Voici la dernière chronique «Les objets ont une âme», écrite le 25 février 2020. Marly (FR), entre cartons, malles, boîtes, souvenirs et projets…
Chère lectrice, Cher lecteur,
Toi que je ne connais pas. Ou peut-être que si, sans le savoir. Qui a aimé ce que j’ai écrit au fil des années… Ou peut-être pas. Que j’espère avoir réussi à amuser. À faire sourire, parfois. Toucher, peut-être. Distrait, au moins.
Nous voilà arrivés au terme de cette rubrique, débutée il y a trois ans. Rubrique décalée et improbable: le pari n’était pas gagné d’avance! Il a fallu du flair et une relative prise de risque de la part du rédacteur en chef de votre beau journal de région pour y croire mordicus dès le début. Il y a mis lui aussi sa passion, que l’on sait communicative, pour accompagner la publication de ces quarante lettres. À ce mentor et ami, j’adresse ici mon affectueux et très réel respect.
Quarante lettres. À quarante et quelques objets avec supplément d’âme…Quarante amis et compagnons de route, aussi. Quarante photographies inspirées, mises en scènes et transcendées par Cat Soubbotnik, ma complice et amie de toujours. Cette lettre-ci est donc la quarante-et-unième et c’est à toi, chère lectrice ou cher lecteur, que je tiens à l’adresser. C’était une évidence. Pour te remercier d’avoir accepté de te laisser embarquer dans mon petit monde peuplé de féroces et dodues ingénues traqueuses de souris, d’ours-salière d’un mauvais goût très sûr, mais parfaitement assumé, de bijoux énigmatiques venus des Indes… Et de batteur-mixeurs à main en véritable bakélite colorée dans la masse. J’en passe et de plus exotiques. Mon petit théâtre à moi: costumes d’illustres inconnus et éclairage de Cat, sous le haut patronage et la bienveillance critique, mais toujours constructive, de Pascal.
Nous voici arrivés au terme de la représentation: chacun des acteurs va maintenant s’incliner devant vous et tirer sa révérence, avant de s’envoler vivre sa vie sous d’autres cieux et dans d’autres aventures. Ce n’est pas un adieu. Aucune tristesse ici. Une page qui se tourne, simplement, pour laisser à d’autres personnages et d’autres histoires le loisir de s’écrire. Et une invitation. Un rendez-vous. Une promesse aussi: nous nous reverrons un jour ou l’autre, comme le chantait Thierry Le Luron…
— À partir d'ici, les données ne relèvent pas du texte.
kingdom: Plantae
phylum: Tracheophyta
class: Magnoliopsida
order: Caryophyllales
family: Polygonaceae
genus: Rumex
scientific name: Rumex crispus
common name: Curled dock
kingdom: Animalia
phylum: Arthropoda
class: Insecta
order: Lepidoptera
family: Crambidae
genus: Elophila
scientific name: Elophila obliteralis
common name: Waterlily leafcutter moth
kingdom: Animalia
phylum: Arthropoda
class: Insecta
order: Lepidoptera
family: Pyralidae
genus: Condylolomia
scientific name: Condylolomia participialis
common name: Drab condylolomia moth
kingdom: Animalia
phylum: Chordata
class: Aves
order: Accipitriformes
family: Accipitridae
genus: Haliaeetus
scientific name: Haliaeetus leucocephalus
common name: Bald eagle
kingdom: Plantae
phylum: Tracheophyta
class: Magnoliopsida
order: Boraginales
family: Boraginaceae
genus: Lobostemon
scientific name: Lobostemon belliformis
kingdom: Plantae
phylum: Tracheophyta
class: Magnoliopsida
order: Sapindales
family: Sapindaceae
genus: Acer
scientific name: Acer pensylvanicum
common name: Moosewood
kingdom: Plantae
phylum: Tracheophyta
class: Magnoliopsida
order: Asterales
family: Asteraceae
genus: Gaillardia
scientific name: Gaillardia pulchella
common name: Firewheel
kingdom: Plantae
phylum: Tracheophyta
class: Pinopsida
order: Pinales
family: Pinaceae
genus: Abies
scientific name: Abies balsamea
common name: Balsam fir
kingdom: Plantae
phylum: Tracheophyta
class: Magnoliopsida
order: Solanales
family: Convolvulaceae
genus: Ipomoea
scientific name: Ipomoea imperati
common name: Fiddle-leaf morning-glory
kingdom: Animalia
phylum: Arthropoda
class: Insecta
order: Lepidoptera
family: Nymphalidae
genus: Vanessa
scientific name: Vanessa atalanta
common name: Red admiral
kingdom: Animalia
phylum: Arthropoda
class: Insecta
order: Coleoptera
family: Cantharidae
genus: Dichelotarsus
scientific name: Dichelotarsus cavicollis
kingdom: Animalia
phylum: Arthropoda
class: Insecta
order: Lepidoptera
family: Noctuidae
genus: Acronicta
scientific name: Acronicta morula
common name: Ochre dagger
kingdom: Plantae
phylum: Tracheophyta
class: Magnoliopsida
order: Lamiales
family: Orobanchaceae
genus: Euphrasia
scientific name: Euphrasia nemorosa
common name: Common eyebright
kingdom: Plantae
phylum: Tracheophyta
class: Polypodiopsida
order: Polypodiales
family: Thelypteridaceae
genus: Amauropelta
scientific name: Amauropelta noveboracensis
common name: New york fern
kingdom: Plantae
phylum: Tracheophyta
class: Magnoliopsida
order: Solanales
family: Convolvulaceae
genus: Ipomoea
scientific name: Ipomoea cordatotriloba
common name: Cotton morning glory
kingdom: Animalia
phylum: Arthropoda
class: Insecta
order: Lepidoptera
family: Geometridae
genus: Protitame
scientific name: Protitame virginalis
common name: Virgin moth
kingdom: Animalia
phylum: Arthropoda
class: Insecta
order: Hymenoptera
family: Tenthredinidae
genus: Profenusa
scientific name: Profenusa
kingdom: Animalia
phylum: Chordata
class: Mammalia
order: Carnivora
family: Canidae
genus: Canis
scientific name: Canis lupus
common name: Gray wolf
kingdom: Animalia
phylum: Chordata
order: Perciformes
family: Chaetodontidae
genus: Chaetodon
Il se trouve que je rédige cette dernière lettre au moment où j’ai choisi de mettre un terme à une traversée immobile – mais au long cours de l’imaginaire et du merveilleux – entamée il y a dix ans avec Rouge Coromandel, mon navire-amiral rêvé, boutique et musée à la fois, à l’enseigne des Mondes et des Merveilles. Si je vous en parle, c’est parce qu’il a été le déclencheur de toute cette aventure, fournissant idées et, souvent, objets à la rubrique. Il est bon que tous deux lèvent aujourd’hui l’ancre pour reprendre le large de conserve… Oui, j’aime les métaphores marines, vous l’aviez noté. En revanche, je n’ai jamais aimé la nostalgie: elle ne sert que de poil à gratter larmoyant au refus de regarder devant soi et d’accepter le temps qui passe. Nous nous en passerons donc, avec bonheur, pour vous lancer, dans un grand claquement de voiles et d’éclats de rire. «Merci! On vous aime! Merci, merci pour tout!» Pour avoir accepté d’être des figurants et des acteurs à part entière de l’aventure! Pour, qui sait, choisir de la porter plus loin et de la partager! Mais surtout, surtout: pour tout ce que j’aurais encore le plaisir d’écrire et de partager avec vous, sous une forme ou sous une autre, dès les prochaines semaines.
Mesdames, Messieurs. Moussaillons, Moussaillonnes: nous larguons les amarres! Mais vous emmenons avec nous, au long cours, sur d’autres routes. De la Mer des Sargasses aux comptoirs aux épices des Îles Sous-le-Vent, en passant par l’Expo de Coss. Au fil des rencontres et des lieux. Hauts les coeurs, à l’abordage! Et levons nos verres à de nouveaux rivages.